Album Review: Deftones – private music
2 min read
Deftones have always thrived in a space between beauty and brutality, and with private music they lean into that duality once again. With their knack for building soundscapes, Deftones don’t disappoint with their opening track my mind is a mountain. As heavy as it is hypnotic, thunderous riffs crash against soaring, dreamlike vocals setting the mood as dense, immersive and strangely comforting all at once.
From there locked club and ecdysis have sly, darker undercurrents that feel alive. It’s like the band is sculpting sound rather than just playing it. You can feel them crawling along your skin as you listen, twisting the atmosphere around you all the while. infinite source follows with crashing drums, jagged riffs and a hazy melody that helps to soften the edges of the track. As the chorus opens up, tension turns into release which is unmistakably Deftones’ signature style.
As you drift deeper into the album, more of those hazy moments start to surface. souvenir feels like a deep exhale, a slow motion drifty piece laced with shoegaze textures that invites you to get lost and be carried away. cXz is interesting because it has an off-kilter rhythm. It tilts the lens with its jagged, glitchy tones, pulling you back to attention after listening to souvenir. Then there’s i think about you all the time with vocals that are both intimate and aching. It carries with it a powerful tenderness showing a side to Deftones that is as bruised as it is beautiful.
The record continues to glide between moods as we reach track 8, milk of the madonna. It’s bold, volcanic and easily one of the most intense moments on the album with its grinding riffs and unrelenting energy. cut hands follows suit with its chaotic and unhinged aggression, speaking to us through guitars and vocals.
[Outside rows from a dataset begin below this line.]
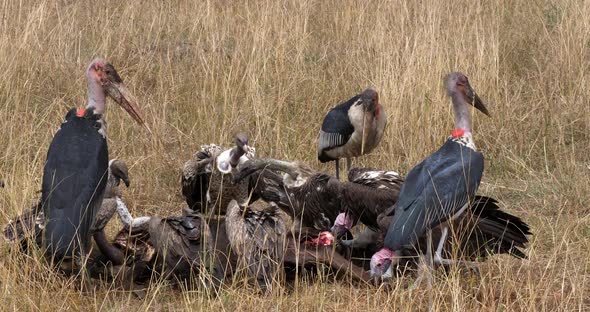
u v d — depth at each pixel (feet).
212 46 84.89
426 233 51.42
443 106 72.13
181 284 50.14
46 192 49.60
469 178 51.49
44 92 79.46
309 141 73.56
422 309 48.37
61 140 51.19
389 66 76.33
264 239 50.06
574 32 84.74
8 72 75.72
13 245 49.65
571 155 68.44
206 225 51.26
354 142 65.98
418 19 87.35
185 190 59.67
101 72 54.08
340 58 88.84
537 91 80.18
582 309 48.16
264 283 49.70
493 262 53.06
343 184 54.95
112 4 99.76
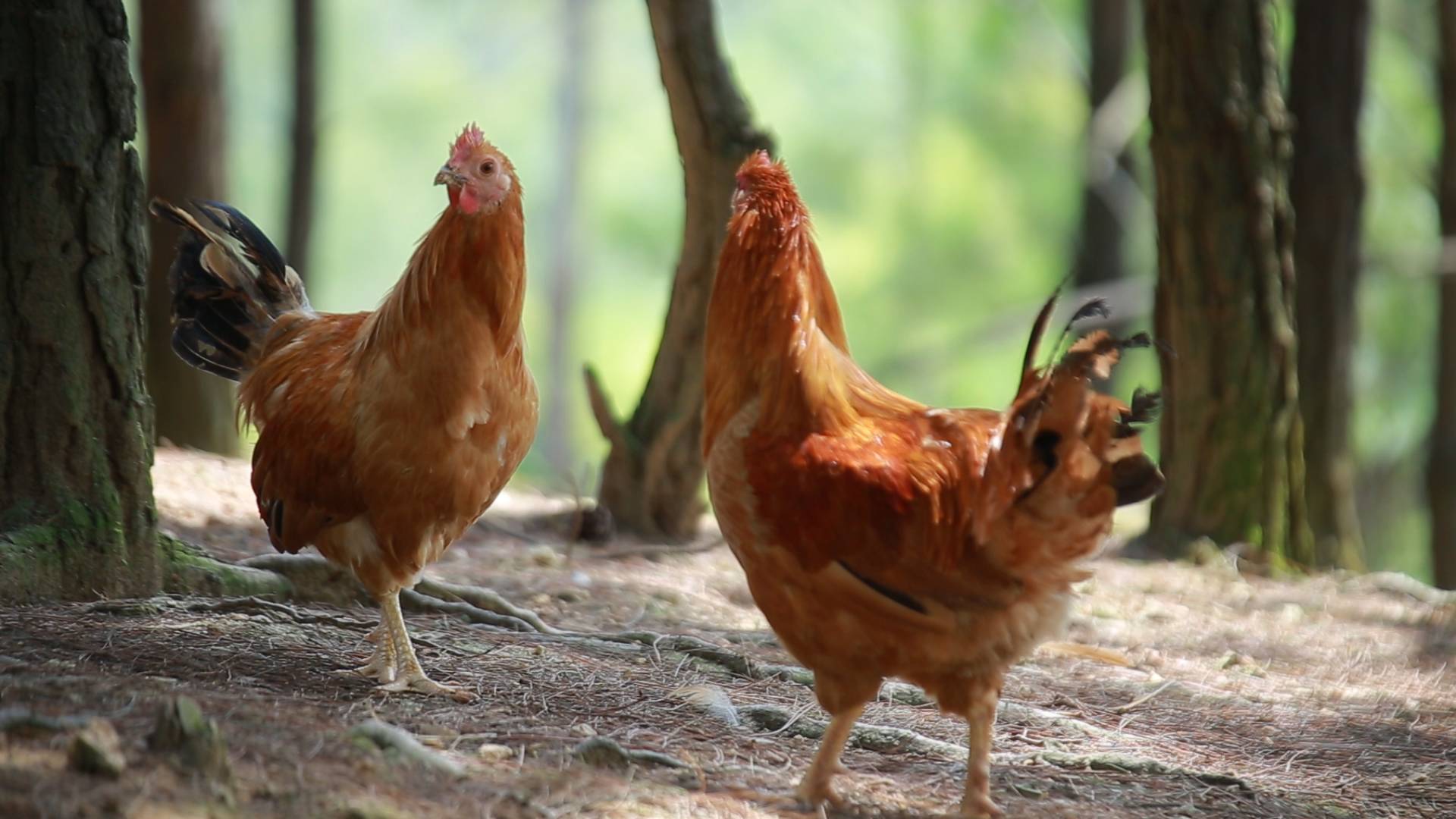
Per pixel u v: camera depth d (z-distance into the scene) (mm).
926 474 9766
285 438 12562
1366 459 46719
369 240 84438
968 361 61375
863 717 13477
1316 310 27016
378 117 82188
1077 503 9430
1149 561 23766
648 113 86062
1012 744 13000
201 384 27156
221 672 12180
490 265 11984
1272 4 23672
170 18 26906
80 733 8602
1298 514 24812
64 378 14117
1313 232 27016
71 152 13977
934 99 62469
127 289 14570
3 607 13281
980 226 61500
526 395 12781
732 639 16984
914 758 12250
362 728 10109
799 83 75812
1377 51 45688
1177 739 13898
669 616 18359
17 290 13961
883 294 64938
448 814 8945
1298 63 27078
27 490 14086
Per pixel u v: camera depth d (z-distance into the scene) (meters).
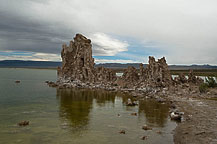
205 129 44.66
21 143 34.47
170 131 43.69
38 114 55.56
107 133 41.66
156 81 121.88
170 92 108.69
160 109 68.19
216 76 150.25
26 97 84.88
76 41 165.00
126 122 50.62
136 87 127.50
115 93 110.19
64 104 72.50
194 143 36.22
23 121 45.88
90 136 39.53
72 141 36.53
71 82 146.75
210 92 107.50
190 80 145.75
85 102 78.75
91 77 149.25
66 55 162.12
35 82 162.25
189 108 68.56
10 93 94.00
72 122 48.94
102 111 63.06
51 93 101.19
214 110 65.44
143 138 38.66
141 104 77.69
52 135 39.16
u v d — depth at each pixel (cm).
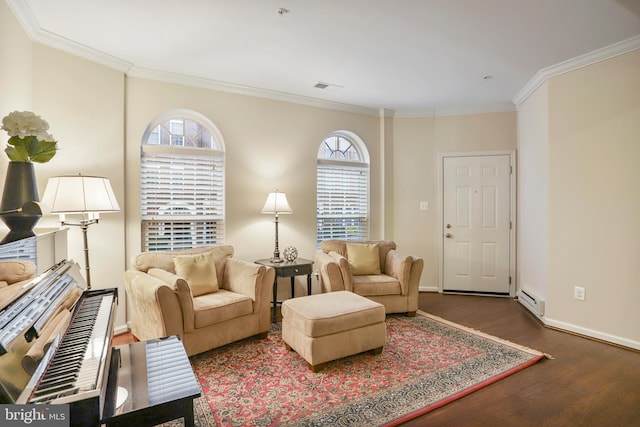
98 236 299
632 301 276
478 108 455
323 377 233
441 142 471
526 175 395
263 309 301
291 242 414
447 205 470
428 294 461
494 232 452
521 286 415
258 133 391
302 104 420
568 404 201
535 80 353
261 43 280
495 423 184
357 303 270
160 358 158
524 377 233
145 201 339
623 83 281
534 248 371
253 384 225
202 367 249
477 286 459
Bending the atmosphere once again, we arrive at ~metal dream, strange, woozy and otherworldly, like a fever you can’t shake.
Closing the album, departing the body feels less like an ending and more like being carried off into the ether. It drifts outward, hushed and expansive, leaving you sitting in silence after it fades, not quite ready to let go. private music plays like a conversation between all the sides of Deftones. Three decades in and they’re still evolving, still challenging themselves and still pushing into new, immersive territory.